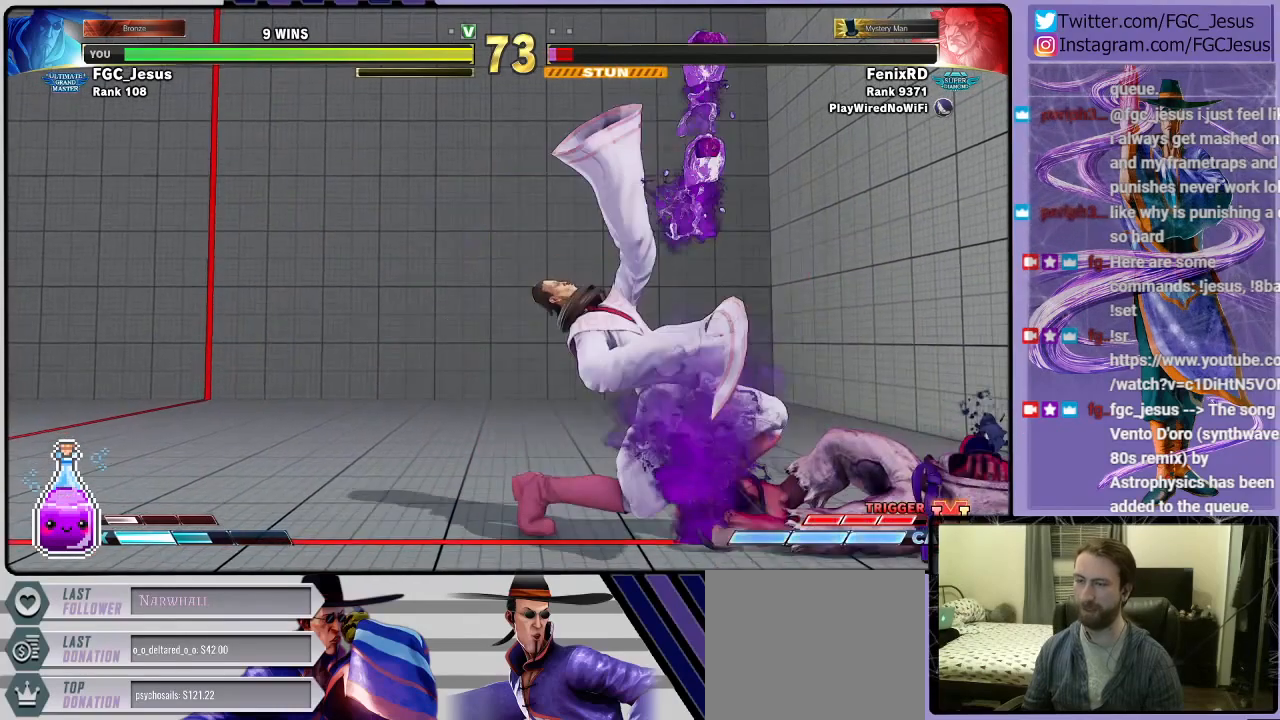
{"buttons": ["DPAD_RIGHT"], "left_stick": "center", "right_stick": "center", "events": [[334, "DPAD_RIGHT", "down"], [367, "DPAD_DOWN", "down"], [400, "DPAD_RIGHT", "up"], [500, "DPAD_DOWN", "up"], [500, "DPAD_RIGHT", "down"]]}
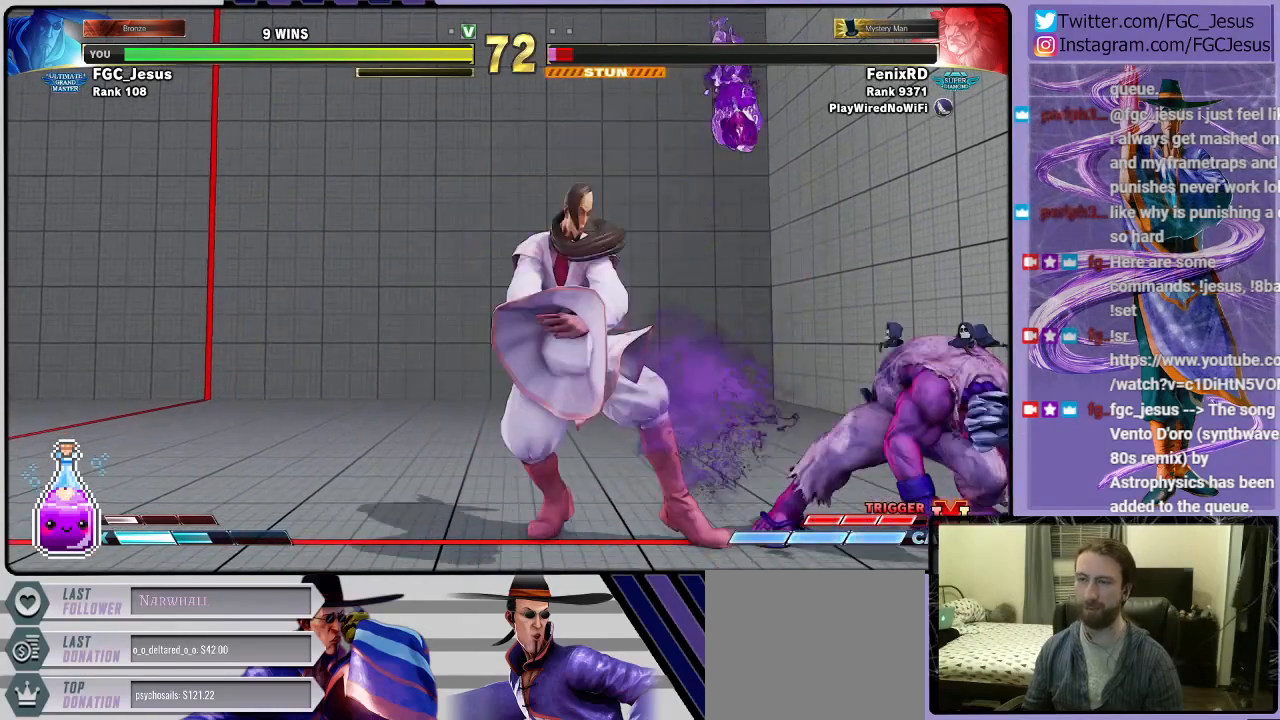
{"buttons": ["R2", "DPAD_RIGHT"], "left_stick": "center", "right_stick": "center", "events": [[34, "R2", "down"], [167, "R2", "up"], [501, "R2", "down"]]}
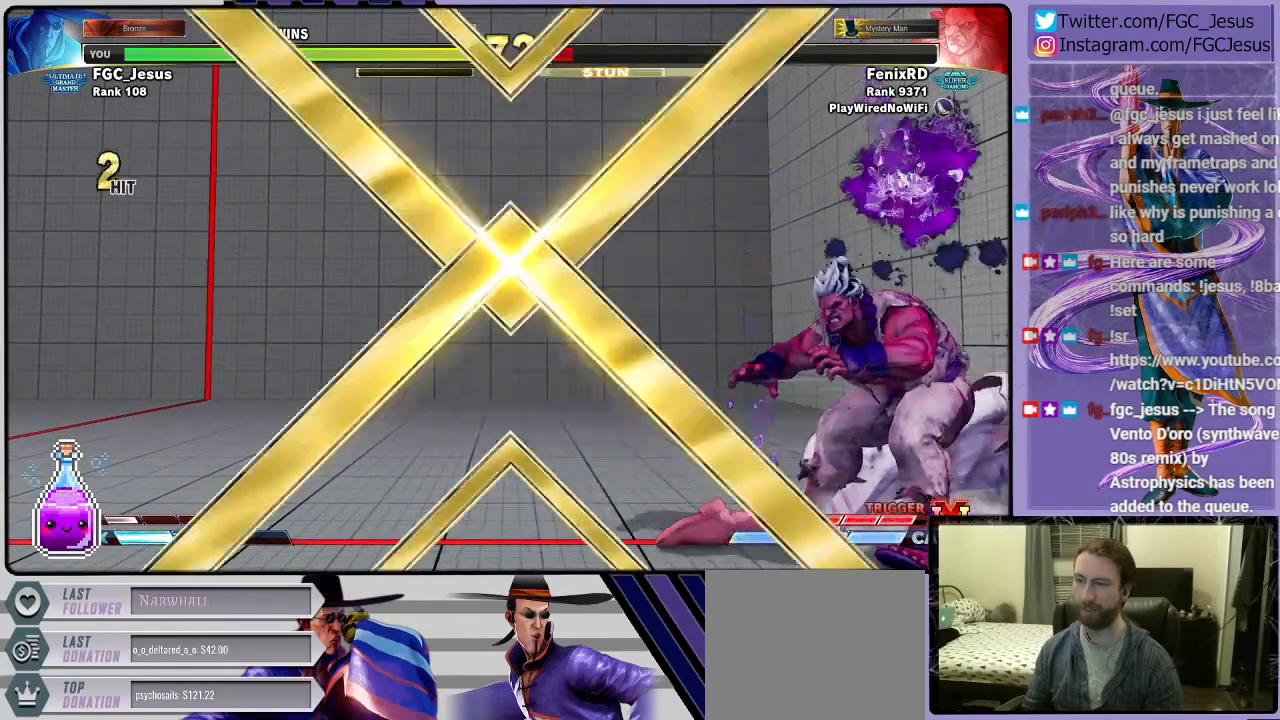
{"buttons": [], "left_stick": "center", "right_stick": "center", "events": [[234, "R2", "up"], [334, "DPAD_RIGHT", "up"]]}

WHAT YOU SHOULD DO: All of the data above is to be repeated exactly, with the pictures left out.

TASK SOLUTION:
{"buttons": ["DPAD_RIGHT"], "left_stick": "center", "right_stick": "center", "events": [[334, "DPAD_RIGHT", "down"], [367, "DPAD_DOWN", "down"], [400, "DPAD_RIGHT", "up"], [500, "DPAD_DOWN", "up"], [500, "DPAD_RIGHT", "down"]]}
{"buttons": ["R2", "DPAD_RIGHT"], "left_stick": "center", "right_stick": "center", "events": [[34, "R2", "down"], [167, "R2", "up"], [501, "R2", "down"]]}
{"buttons": [], "left_stick": "center", "right_stick": "center", "events": [[234, "R2", "up"], [334, "DPAD_RIGHT", "up"]]}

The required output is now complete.